Inject probabilistic traffic predictions into DCB prototype tools (objective 3.a)
Measure the improvements in term of traffic prediction accuracy (objective 3.b).
|Description of work
P04.01 – Apply Probabilistic Traffic Prediction to ATC Planning. The last proposed part of the project would be to use the model obtained in P03.01 and P03.02 and to implement it into DCB prototype tools. Prototype tools DCB are under development (at the time of writing) in the context of ongoing SESAR activities such as VP720. This work will probably continue in the context of SESAR 2020 PJ9 and related ongoing DCB research. It should be possible with minimal effort to adapt some of these so as to present the data sets generated by WP3. (If adaptation proves too costly then the main HMI features should be reproduced in a dedicated tool). These prototype HMIs can be then used to illustrate to experts in the domain how the probabilistic aspects of the traffic forecast can be represented and applied. The ultimate aim would be to be able to produce and display simulated probabilistic traffic forecasts alongside non-probabilistic traffic forecast (as used currently) for specific situations. If time allows it may be possible to also consider closed loop effects where the mechanisms of demand capacity balancing influence the flights, perhaps by modelling how DCB impacts flights using queues.
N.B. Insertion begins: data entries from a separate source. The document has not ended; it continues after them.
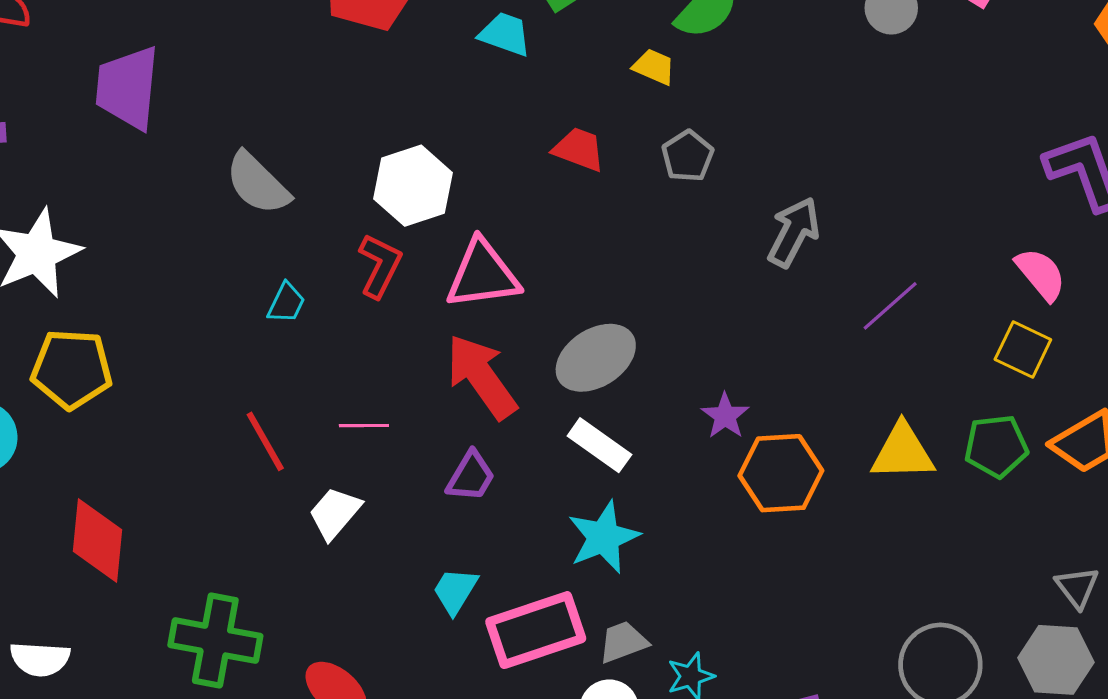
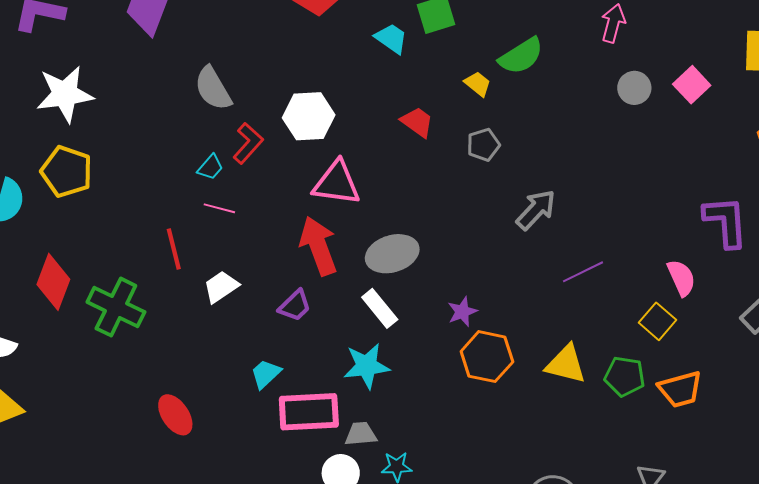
red L-shape: (380, 266) -> (248, 143), moved
pink line: (364, 426) -> (219, 208), moved
white trapezoid: (335, 513) -> (221, 287), moved
green cross: (215, 641) -> (116, 307), moved

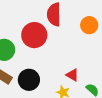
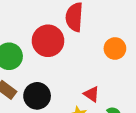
orange circle: (89, 25) -> (115, 48), moved

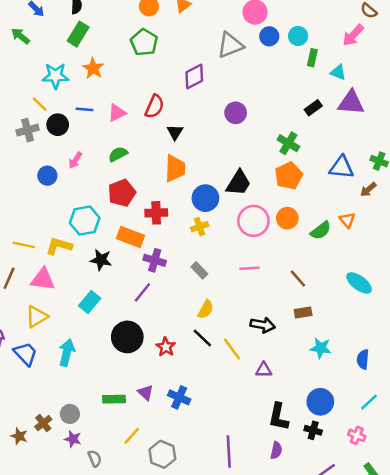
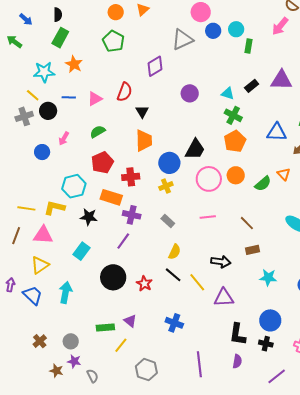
cyan triangle: (338, 72) -> (228, 93), moved
purple triangle: (264, 370) -> (224, 298), size x1.5
blue cross: (179, 397) -> (174, 323), moved
brown cross: (43, 423) -> (40, 341), moved
brown star: (19, 436) -> (56, 371), moved
yellow line: (132, 436) -> (121, 345), moved

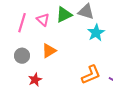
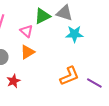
pink triangle: (43, 20) -> (26, 31), moved
cyan star: (96, 33) -> (74, 34), turned 30

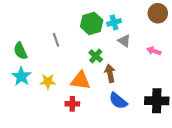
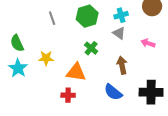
cyan cross: (114, 22) -> (121, 15), moved
gray line: (56, 40) -> (52, 18), moved
brown arrow: (110, 73) -> (122, 65), moved
yellow star: (48, 81) -> (46, 58), moved

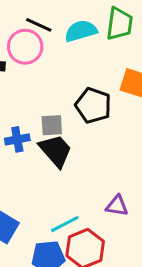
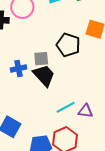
cyan line: (65, 224) -> (66, 107), moved

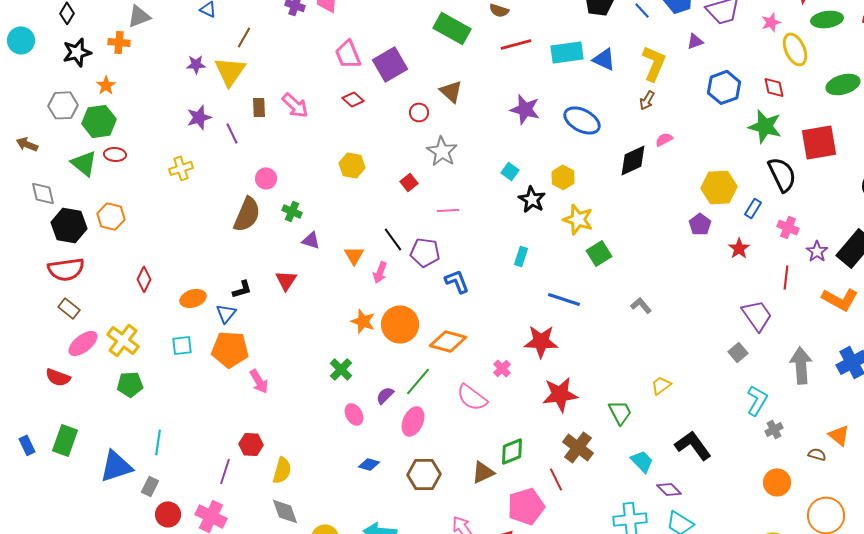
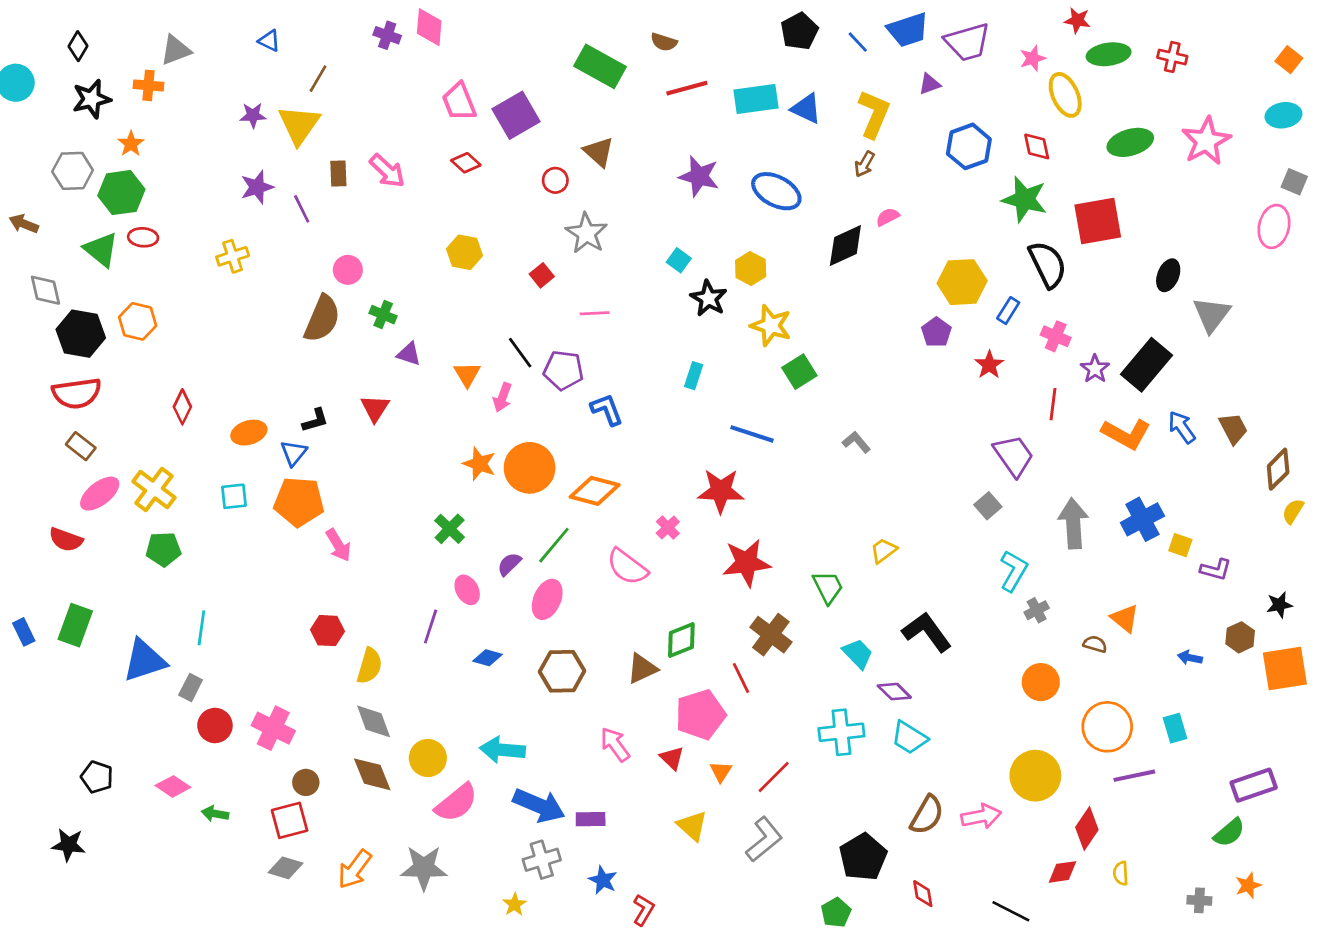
purple line: (225, 471) -> (431, 626), moved

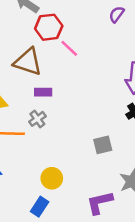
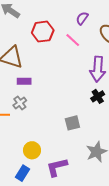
red hexagon: (49, 27) -> (43, 32), moved
pink line: (69, 48) -> (73, 40), moved
purple L-shape: (100, 203) -> (57, 167), moved

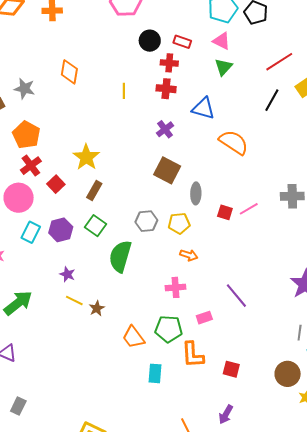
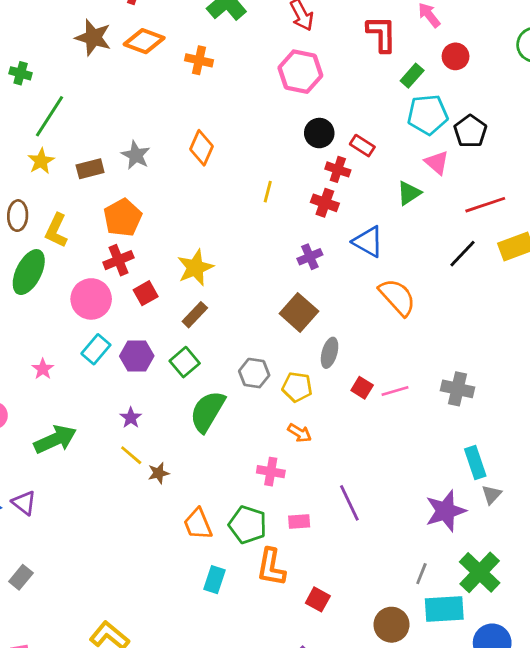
pink triangle: (222, 41) -> (437, 163), moved

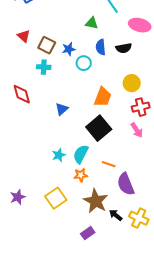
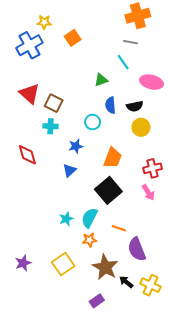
green triangle: (92, 23) -> (101, 80), turned -32
red triangle: (24, 36) -> (29, 94), size x1.5
blue star: (69, 49) -> (76, 146), moved
yellow circle: (132, 83) -> (141, 127), moved

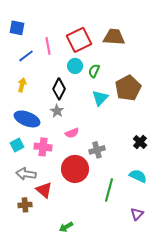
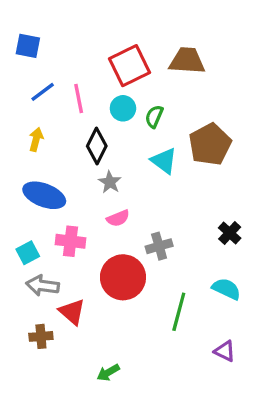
pink line: (48, 46) -> (79, 98), moved
cyan triangle: (100, 98) -> (164, 161), turned -36
gray star: (57, 111) -> (110, 182), moved
cyan square: (17, 145) -> (28, 253), moved
purple triangle: (137, 214) -> (225, 351), turned -48

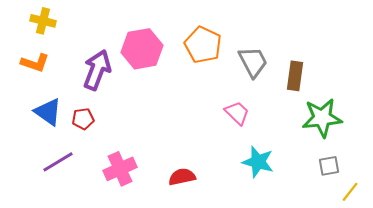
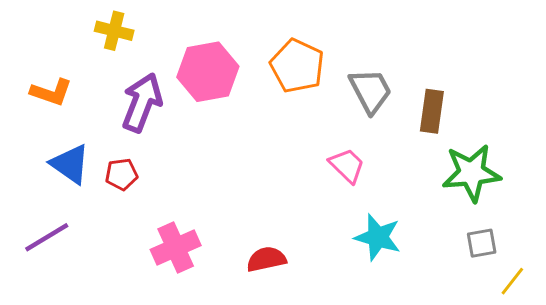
yellow cross: (43, 21) -> (114, 31), moved
purple line: (58, 162) -> (47, 237), moved

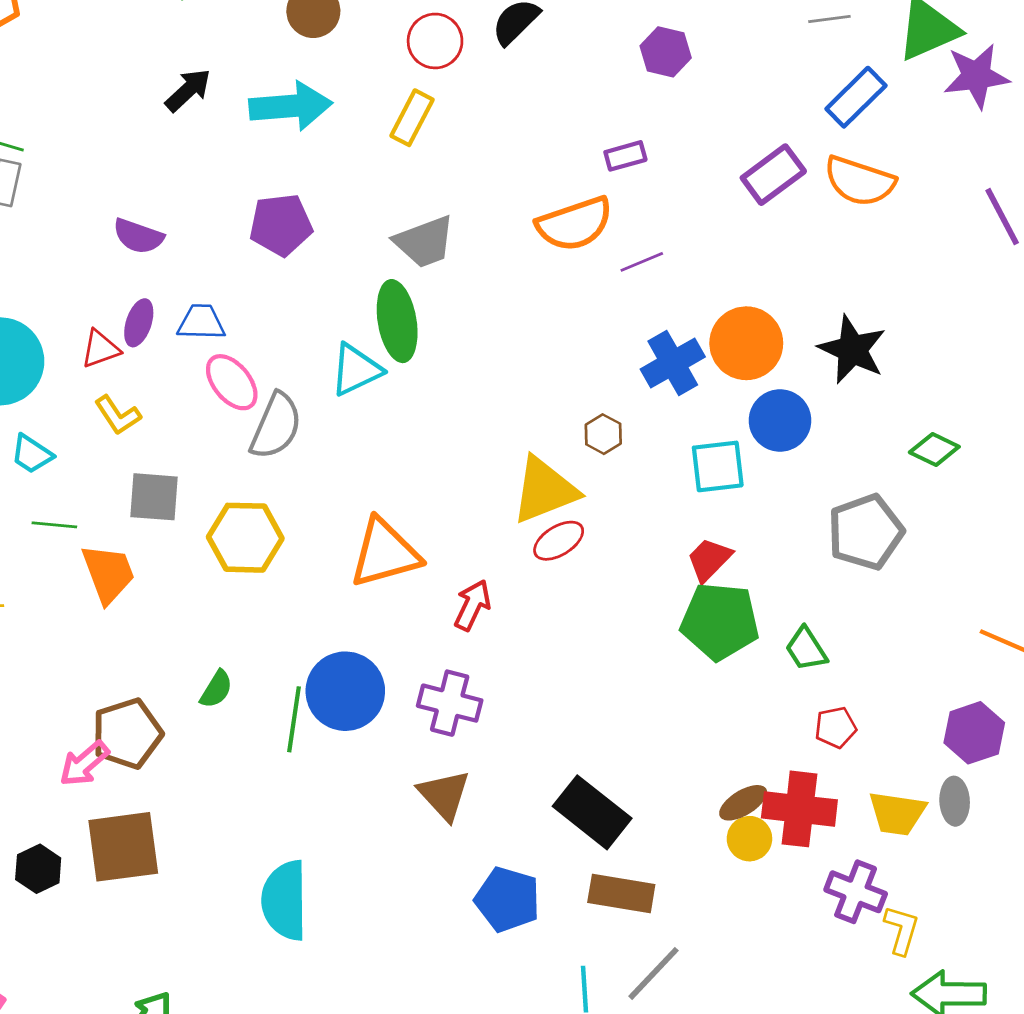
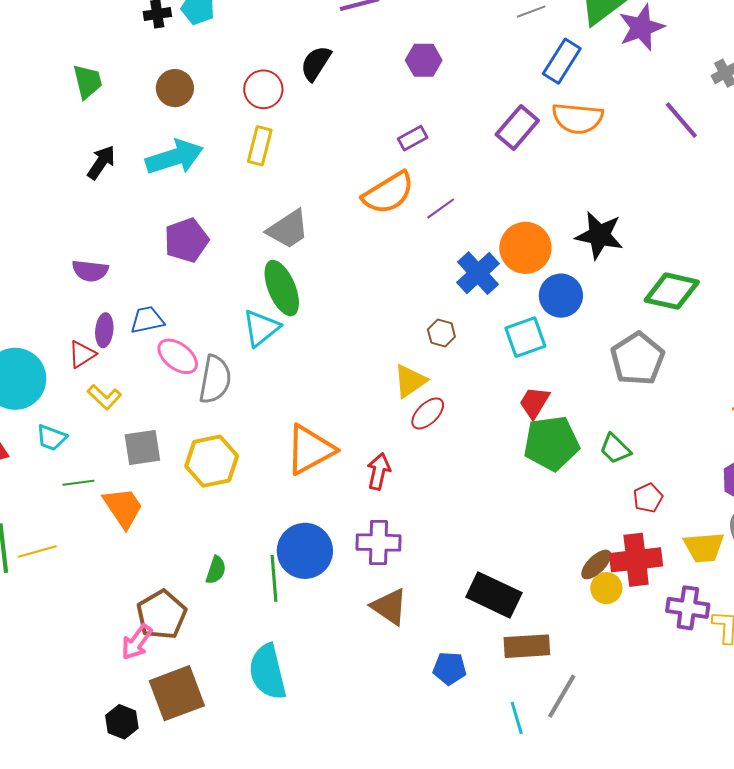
green diamond: (934, 449) -> (672, 291), size x1.6
yellow triangle: (545, 490) -> (410, 381), size x0.7
blue pentagon: (507, 899) -> (450, 668), size x0.7
cyan semicircle: (285, 900) -> (268, 672), moved

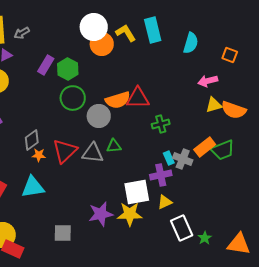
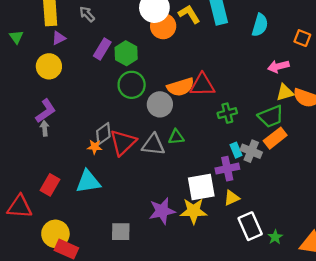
gray arrow: (22, 33) -> (87, 14), moved, turned 77
gray diamond: (32, 140) -> (103, 134), moved
green trapezoid: (223, 150) -> (271, 116), moved

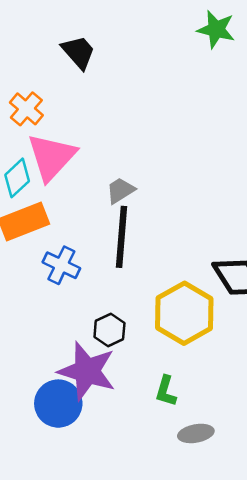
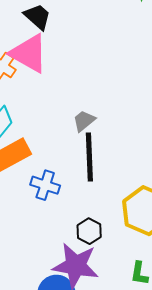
pink triangle: (52, 157) -> (29, 53), moved, turned -36

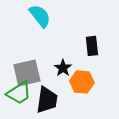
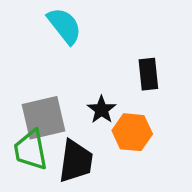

P04.02 – Measure the improvements in term of traffic prediction accuracy. We would then measure the improvement obtained by our model. These improvements would be taken into account in the deliverables of WP05 and WP06. Current traffic forecasts do not consider uncertainty numerically. One result of this as they are subject to seemingly random change as time passes. By quantifying the uncertainty, probabilistic traffic forecasts should be less prone to the unexpected variation observed today. This can be tested by, for example comparing successive traffic forecasts for the same place and time as the underlying flight data evolves.